We (teachers) know there is power in words and word choices. What I think we forget sometimes (and perhaps I am just speaking for myself) is that we adults lose the magic pixie dust power of invented language. Adolescents will always create new uses of words to suit their own time and needs. They have their own codes.  By the time we grown-ups start to use the word in our everyday vernacular,  that word or phrase has disappeared in a puff of smoke.

It’s not attractive or necessary for anyone over the age of 30…35…40…to keep up with current slang, per se. It doesn’t seem natural or dignified; in fact, it’s somewhat dorky and awkward. But if you live in that world, how do you negotiate the language of youth? Think back to when you were a teenager, using slang and code to create a communication barrier between you and your parents, and how quaint and cute you may have thought your own parents to be when they tried to use a word/phrase? I have become that doddering old fool.

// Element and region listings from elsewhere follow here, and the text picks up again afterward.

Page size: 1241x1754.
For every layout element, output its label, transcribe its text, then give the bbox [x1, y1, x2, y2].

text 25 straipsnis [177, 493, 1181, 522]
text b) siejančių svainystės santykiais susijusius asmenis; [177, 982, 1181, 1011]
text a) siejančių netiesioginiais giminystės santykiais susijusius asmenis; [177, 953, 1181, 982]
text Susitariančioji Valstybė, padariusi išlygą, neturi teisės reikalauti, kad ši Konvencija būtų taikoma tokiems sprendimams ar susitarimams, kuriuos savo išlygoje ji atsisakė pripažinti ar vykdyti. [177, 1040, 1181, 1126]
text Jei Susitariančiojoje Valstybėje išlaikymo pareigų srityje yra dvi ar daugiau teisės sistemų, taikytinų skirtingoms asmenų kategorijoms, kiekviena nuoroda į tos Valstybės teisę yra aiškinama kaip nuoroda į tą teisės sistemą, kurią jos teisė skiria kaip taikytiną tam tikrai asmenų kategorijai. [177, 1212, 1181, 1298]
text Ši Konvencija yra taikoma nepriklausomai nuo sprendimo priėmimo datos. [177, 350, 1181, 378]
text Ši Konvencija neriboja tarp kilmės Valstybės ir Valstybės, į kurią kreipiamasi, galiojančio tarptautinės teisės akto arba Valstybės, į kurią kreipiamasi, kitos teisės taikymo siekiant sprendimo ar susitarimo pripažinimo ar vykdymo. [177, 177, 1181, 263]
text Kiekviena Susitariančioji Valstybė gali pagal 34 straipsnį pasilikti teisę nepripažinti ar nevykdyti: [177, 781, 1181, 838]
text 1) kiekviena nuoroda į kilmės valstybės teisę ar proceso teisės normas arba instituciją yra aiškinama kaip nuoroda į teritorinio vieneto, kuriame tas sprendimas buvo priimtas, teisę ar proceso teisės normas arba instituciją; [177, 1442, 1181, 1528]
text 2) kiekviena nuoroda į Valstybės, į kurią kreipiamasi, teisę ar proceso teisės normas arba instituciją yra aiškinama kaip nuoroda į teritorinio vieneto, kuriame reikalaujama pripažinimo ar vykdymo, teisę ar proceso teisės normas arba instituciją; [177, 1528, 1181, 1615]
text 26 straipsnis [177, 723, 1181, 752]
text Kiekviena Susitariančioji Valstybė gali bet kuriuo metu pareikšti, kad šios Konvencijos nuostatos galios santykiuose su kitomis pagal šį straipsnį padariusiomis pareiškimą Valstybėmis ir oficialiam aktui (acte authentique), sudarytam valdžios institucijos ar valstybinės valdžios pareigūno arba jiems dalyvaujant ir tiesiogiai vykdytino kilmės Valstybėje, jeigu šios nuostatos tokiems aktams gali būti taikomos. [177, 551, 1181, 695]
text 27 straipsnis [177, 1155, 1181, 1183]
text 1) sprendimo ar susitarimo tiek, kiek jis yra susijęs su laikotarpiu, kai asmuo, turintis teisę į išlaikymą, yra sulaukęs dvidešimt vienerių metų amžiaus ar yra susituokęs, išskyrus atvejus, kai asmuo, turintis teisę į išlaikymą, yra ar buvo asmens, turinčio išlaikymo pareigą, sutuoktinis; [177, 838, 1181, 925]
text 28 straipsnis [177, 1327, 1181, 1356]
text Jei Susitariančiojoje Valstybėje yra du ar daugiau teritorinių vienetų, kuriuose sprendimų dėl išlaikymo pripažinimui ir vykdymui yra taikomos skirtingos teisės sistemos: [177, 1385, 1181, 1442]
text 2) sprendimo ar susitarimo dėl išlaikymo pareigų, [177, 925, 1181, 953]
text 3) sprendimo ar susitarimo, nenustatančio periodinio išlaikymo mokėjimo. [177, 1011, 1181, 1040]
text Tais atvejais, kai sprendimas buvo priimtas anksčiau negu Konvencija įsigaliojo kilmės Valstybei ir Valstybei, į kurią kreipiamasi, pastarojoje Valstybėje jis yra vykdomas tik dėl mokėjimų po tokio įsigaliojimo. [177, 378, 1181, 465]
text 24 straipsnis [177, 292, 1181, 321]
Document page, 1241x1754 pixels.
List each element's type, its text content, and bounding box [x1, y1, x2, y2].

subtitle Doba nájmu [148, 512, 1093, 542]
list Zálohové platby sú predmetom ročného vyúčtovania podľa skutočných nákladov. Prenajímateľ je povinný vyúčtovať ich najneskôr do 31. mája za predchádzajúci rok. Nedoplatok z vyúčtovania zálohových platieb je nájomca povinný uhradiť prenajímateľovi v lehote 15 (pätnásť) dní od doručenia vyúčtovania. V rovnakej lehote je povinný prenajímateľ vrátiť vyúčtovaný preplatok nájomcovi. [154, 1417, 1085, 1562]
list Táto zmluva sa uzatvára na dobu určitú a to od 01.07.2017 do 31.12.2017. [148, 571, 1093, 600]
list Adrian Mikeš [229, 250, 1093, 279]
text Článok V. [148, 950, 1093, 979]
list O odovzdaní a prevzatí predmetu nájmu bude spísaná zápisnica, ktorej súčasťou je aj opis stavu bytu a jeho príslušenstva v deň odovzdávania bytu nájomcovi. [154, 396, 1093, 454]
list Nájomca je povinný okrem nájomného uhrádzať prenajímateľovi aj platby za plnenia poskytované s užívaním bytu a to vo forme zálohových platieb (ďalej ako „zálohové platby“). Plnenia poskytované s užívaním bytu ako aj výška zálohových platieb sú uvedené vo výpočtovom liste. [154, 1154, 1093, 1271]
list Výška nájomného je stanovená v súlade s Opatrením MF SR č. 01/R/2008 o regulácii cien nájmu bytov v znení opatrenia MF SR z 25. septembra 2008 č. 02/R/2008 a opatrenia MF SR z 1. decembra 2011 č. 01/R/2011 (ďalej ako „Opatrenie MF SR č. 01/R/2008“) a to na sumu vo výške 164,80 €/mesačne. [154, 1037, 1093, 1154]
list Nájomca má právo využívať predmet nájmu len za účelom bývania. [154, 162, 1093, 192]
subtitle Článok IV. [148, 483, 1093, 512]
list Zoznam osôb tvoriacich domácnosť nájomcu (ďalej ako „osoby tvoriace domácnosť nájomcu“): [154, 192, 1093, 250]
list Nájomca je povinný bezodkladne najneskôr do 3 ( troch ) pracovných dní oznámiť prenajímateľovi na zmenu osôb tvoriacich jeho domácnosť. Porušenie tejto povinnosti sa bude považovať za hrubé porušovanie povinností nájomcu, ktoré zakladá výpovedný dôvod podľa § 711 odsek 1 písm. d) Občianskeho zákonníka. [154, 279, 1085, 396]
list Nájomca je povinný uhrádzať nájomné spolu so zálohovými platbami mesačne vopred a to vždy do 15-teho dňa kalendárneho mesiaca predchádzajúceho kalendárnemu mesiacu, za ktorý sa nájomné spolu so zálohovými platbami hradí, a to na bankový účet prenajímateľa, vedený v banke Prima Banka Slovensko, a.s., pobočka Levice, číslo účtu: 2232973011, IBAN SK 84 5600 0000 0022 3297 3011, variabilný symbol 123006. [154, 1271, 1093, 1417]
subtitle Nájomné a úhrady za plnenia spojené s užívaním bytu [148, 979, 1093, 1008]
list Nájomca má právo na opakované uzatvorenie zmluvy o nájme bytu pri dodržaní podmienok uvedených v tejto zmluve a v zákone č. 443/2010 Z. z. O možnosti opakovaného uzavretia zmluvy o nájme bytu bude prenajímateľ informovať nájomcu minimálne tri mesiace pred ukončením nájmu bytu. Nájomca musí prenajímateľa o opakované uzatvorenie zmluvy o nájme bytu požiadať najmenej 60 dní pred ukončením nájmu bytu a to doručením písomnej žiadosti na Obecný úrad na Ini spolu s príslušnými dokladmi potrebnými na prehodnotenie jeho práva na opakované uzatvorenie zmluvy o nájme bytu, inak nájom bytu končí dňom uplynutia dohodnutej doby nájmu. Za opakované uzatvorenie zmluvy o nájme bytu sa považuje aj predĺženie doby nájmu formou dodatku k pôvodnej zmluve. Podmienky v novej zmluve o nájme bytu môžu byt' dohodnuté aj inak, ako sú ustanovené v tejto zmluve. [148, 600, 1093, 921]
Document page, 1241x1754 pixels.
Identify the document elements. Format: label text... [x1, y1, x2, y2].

In the past week, I have misused or misunderstood the following:

“QQ” – means crying eyes

“Thick” – means a Rubenesque feminine beauty (and kids — if you don’t know what Rubenesque means – look it up — got one on you!)

Zerg: Means a bee-like swarm

One word I have an issue with is students’ use of the “n” word. And now a publisher has sanitized Huckleberry Finn so as not to “offend” and get that book back in the hands of high school students. Slang can be hateful, and isn’t always a barrier. Sometimes it’s crystal clear what someone is saying: the slang is a racial, religious, or ethnic slur. And it’s our job to make those reasons clear, and expose the hate. When a student uses that word as slang, even in an affectionate, friendly context, I ask: 1. Is that even possible, and 2. Does that take the power out of a word, more or less effectively, than a nanny-mother hen publisher?

I don’t have any simple answers – just more questions. In the meantime, I’ll try to swallow my own pride and keep referring to Urban Dictionary or asking my own sons and students. Even if they laugh at me, (which they have) at least I’ll know.

Because ignorance is even less funny.